Leestekst —
Zulke programma's kunnen door Kaspersky Endpoint Security worden geblokkeerd. Om te voorkomen dat ze worden geblokkeerd, kunt u scanuitzonderingen voor de actieve programma's configureren. Hiertoe voegt u de naam of het naammasker uit de IT-encyclopedie van Kaspersky toe aan de vertrouwde zone. Voorbeeld: u gebruikt vaak het Radmin-programma voor het externe beheer van computers. Kaspersky Endpoint Security beschouwt deze activiteit als verdacht en kan deze blokkeren. Om te voorkomen dat het programma wordt geblokkeerd, maakt u een scanuitzondering met de naam of het naammasker dat in de IT-encyclopedie van Kaspersky voorkomt.
Als een programma dat informatie verzamelt en deze ter verwerking verstuurt op uw computer is geïnstalleerd, kan Kaspersky Endpoint Security dit programma classificeren als malware. Om dit te vermijden, kunt u voorkomen dat het programma wordt gescand door Kaspersky Endpoint Security te configureren zoals in dit document wordt beschreven.
Scanuitzonderingen kunnen worden gebruikt door de volgende onderdelen en taken van het programma die door de systeembeheerder zijn geconfigureerd:
Kaspersky Endpoint Security scant een object niet als de schijf of de map met dit object is toegevoegd aan het scanbereik bij de start van een van de scantaken. De scanuitzondering wordt wel niet toegepast wanneer een Aangepaste Scan voor dit specifieke object wordt gestart.
Open de Beheerconsole van Kaspersky Security Center.
Selecteer in de beheerconsole Policies.
Selecteer het noodzakelijke beleid en dubbelklik om de beleidseigenschappen te openen.
Selecteer Algemene instellingen → Uitzonderingen en object typen in het beleidsvenster.

Vastgelegde gegevens —
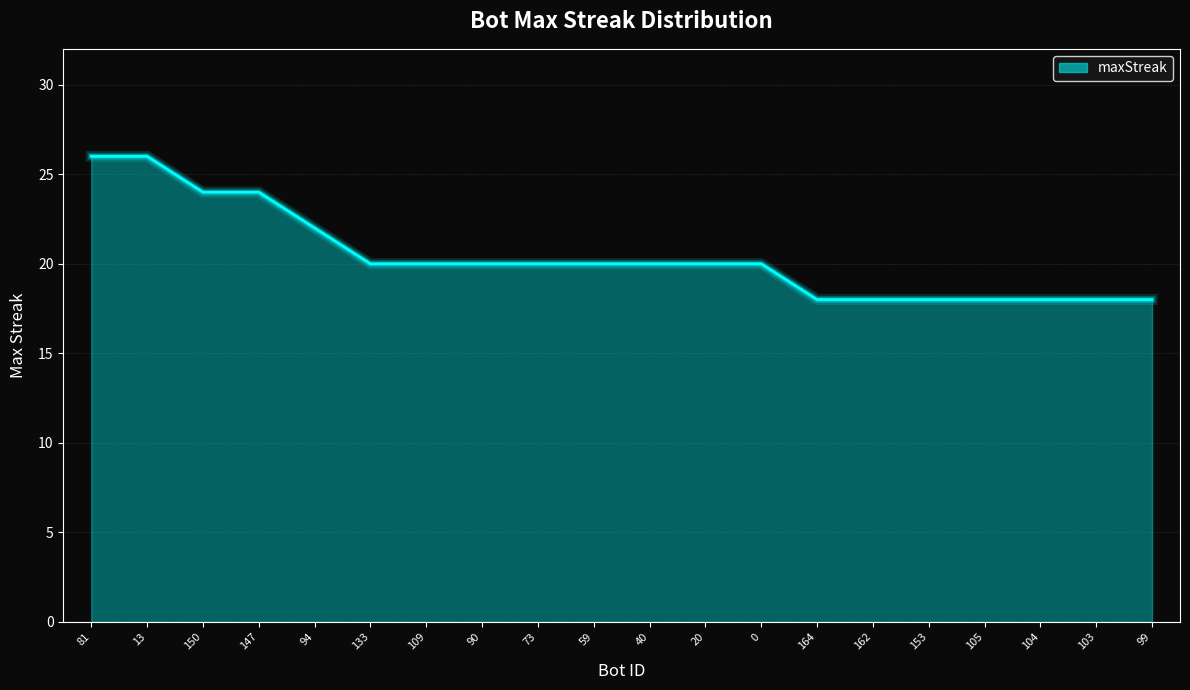

What is the ratio of the value at 133 to the value at 104?

1.1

Opdracht — Vertaal deze zin uit de leestekst over scanuitzonderingen in het Engels: "Kaspersky Endpoint Security beschouwt deze activiteit als verdacht en kan deze blokkeren." Gebruik uitsluitend de leestekst en geen andere bronnen.

Uitwerking — Kaspersky Endpoint Security regards this activity as suspicious and may block it.